First, I found the runtime path to the shaded JAR and listed its contents.

# 1. Get the runtime classpath for the shaded JAR
bazel build //3rdparty/jvm/com/my-company/security:security-lib-core-shaded-1.0.0.jar --config classpath

# 2. Find the JAR path from the classpath file
cat bazel-bin/3rdparty/jvm/com/my-company/security/redacted_runtime_classpath.txt
# Output:
# bazel-out/k8-fastbuild/bin/3rdparty/jvm/com/my-company/security/_/jvm/v1/redacted.jar

# 3. Find the class path within the JAR
JAR_PATH=$(cat bazel-bin/3rdparty/jvm/com/my-company/security/redacted_runtime_classpath.txt | head -n 1)
jar -tf $JAR_PATH | grep 'ProtoRegistry'
# Output:
# org/some/vendor/expression/eval/pb/ProtoRegistry.class

Next, I used javap to disassemble the class from the shaded security-lib JAR. Notice the method signature: it expects a securitylib.shaded.com.google.protobuf.Message parameter because its own dependencies were repackaged (shaded).

javap -classpath $JAR_PATH org.some.vendor.expression.eval.pb.ProtoRegistry

# Output from the shaded JAR
public final class org.some.vendor.expression.eval.pb.ProtoRegistry ... {
  public static org.some.vendor.expression.eval.pb.ProtoRegistry newRegistry(securitylib.shaded.com.google.protobuf.Message...);
}

Then, I did the same for the expression-eval-lib JAR that auth-lib directly depends on. The method signature here is different; it uses the standard com.google.protobuf.Message.

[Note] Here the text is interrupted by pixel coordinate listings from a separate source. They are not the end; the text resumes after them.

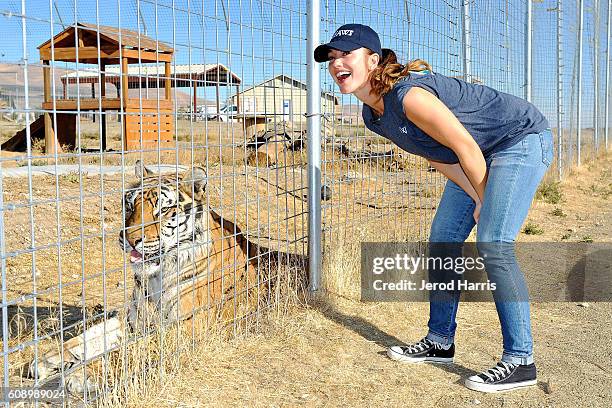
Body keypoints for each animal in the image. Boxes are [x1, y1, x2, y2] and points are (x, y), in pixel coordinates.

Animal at [26, 161, 258, 394]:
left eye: (163, 210)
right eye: (129, 206)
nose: (129, 239)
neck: (157, 276)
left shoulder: (183, 328)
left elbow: (129, 351)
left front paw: (82, 373)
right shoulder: (134, 320)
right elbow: (92, 334)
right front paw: (47, 358)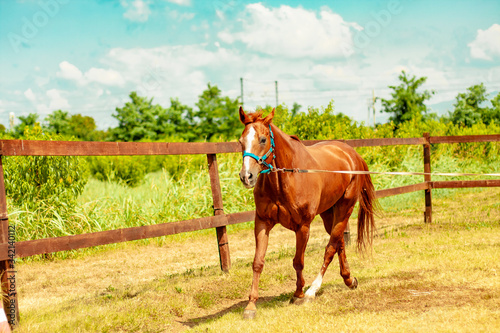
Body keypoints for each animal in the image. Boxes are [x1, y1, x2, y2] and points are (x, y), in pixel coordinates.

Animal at [237, 107, 376, 318]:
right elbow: (258, 262)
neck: (288, 176)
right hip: (328, 213)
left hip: (345, 208)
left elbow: (298, 261)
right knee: (339, 243)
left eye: (262, 139)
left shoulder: (303, 226)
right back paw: (349, 279)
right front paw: (251, 306)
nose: (247, 177)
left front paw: (298, 294)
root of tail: (351, 154)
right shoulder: (262, 222)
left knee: (330, 248)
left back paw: (313, 290)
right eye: (240, 141)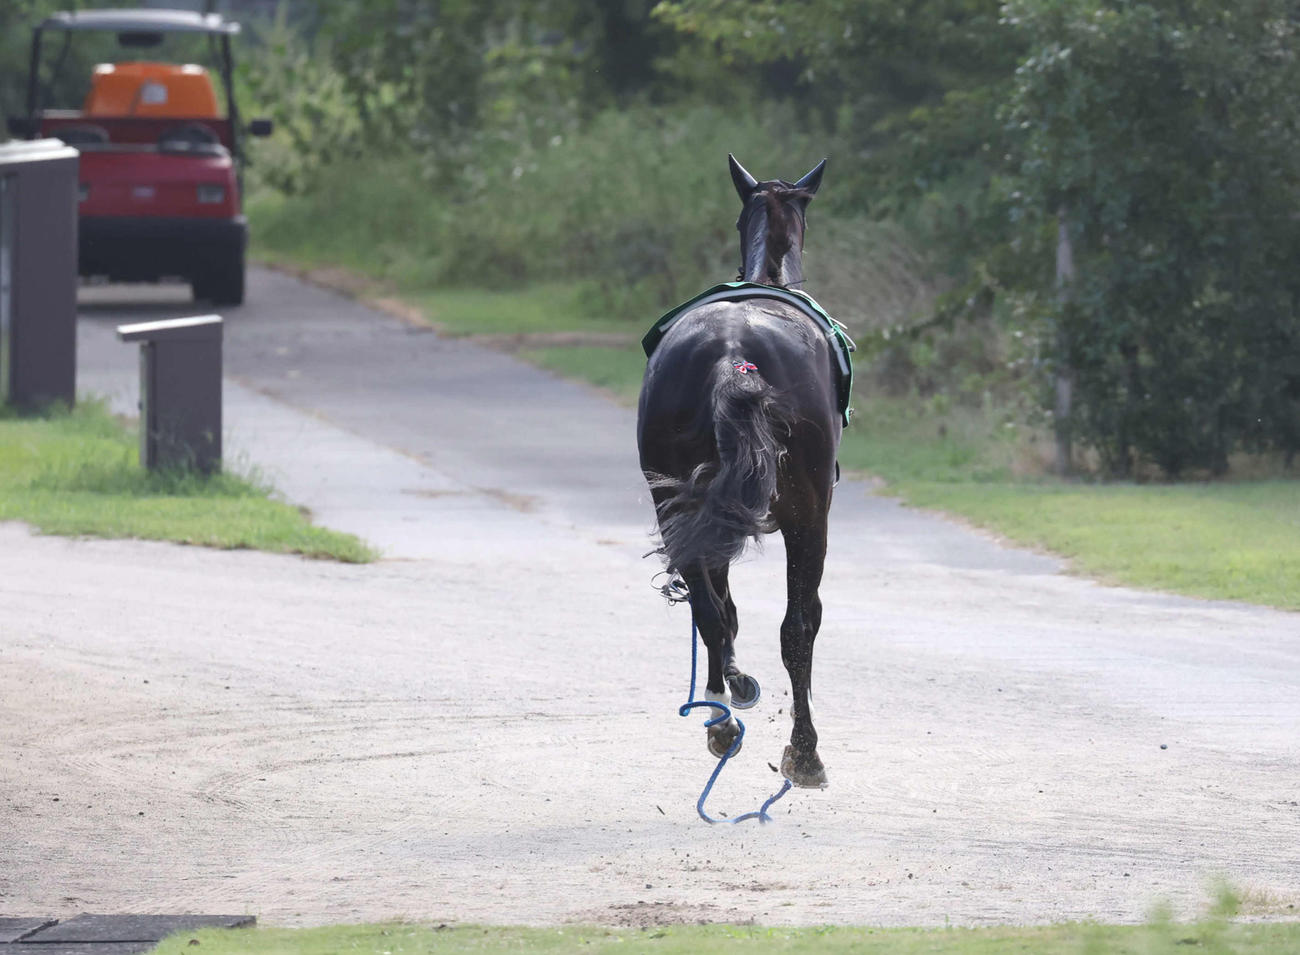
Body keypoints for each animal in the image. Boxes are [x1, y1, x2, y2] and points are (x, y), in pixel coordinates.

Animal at [639, 153, 842, 789]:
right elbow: (798, 621)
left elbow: (720, 608)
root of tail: (732, 356)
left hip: (678, 504)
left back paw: (724, 716)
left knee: (710, 610)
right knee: (796, 626)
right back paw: (804, 751)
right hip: (807, 517)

# Disassembling the class from the direct dependency JAR
javap -classpath bazel-out/.../expression-eval-lib-core-0.3.2.jar org.some.vendor.expression.eval.pb.ProtoRegistry

# Output from the direct dependency JAR
public final class org.some.vendor.expression.eval.pb.ProtoRegistry ... {
  public static org.some.vendor.expression.eval.pb.ProtoRegistry newRegistry(com.google.protobuf.Message...);
}

This confirmed the conflict. The auth-lib was compiled against the second version but, at runtime, the JVM loaded the first one.

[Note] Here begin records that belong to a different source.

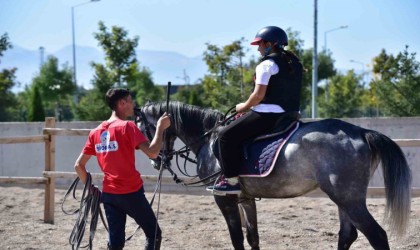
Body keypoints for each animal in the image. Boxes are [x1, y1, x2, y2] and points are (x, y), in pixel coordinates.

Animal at [136, 100, 412, 250]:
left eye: (144, 128)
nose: (155, 160)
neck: (209, 139)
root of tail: (362, 132)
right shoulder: (245, 198)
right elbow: (253, 237)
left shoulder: (224, 199)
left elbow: (237, 239)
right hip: (344, 199)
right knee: (348, 235)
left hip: (349, 199)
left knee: (376, 235)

The Root Cause and The Fix 🛠️

The core issue was that the shading rule (jarjar_rule) for the security-lib was far too aggressive. It was repackaging (shading) dependencies like com.google.protobuf that it shouldn’t have.

# The problematic jarjar_rules.txt
# This rule repacks any class under com.google.**
rule com.google.** securitylib.shaded.@0
...

This meant that any service using both our security-lib and auth-lib would hit this runtime error. The security-lib was effectively corrupting the classpath for auth-lib.

The solution was to make the shading rules more specific, so they only repackage the libraries they are intended to, without affecting common dependencies like Protobuf. By tightening the scope of the jarjar_rule in the security-lib’s BUILD.bazel file, we ensured it no longer shaded classes that other libraries, like auth-lib, depended on directly. After this fix, both libraries could coexist peacefully with their respective dependencies.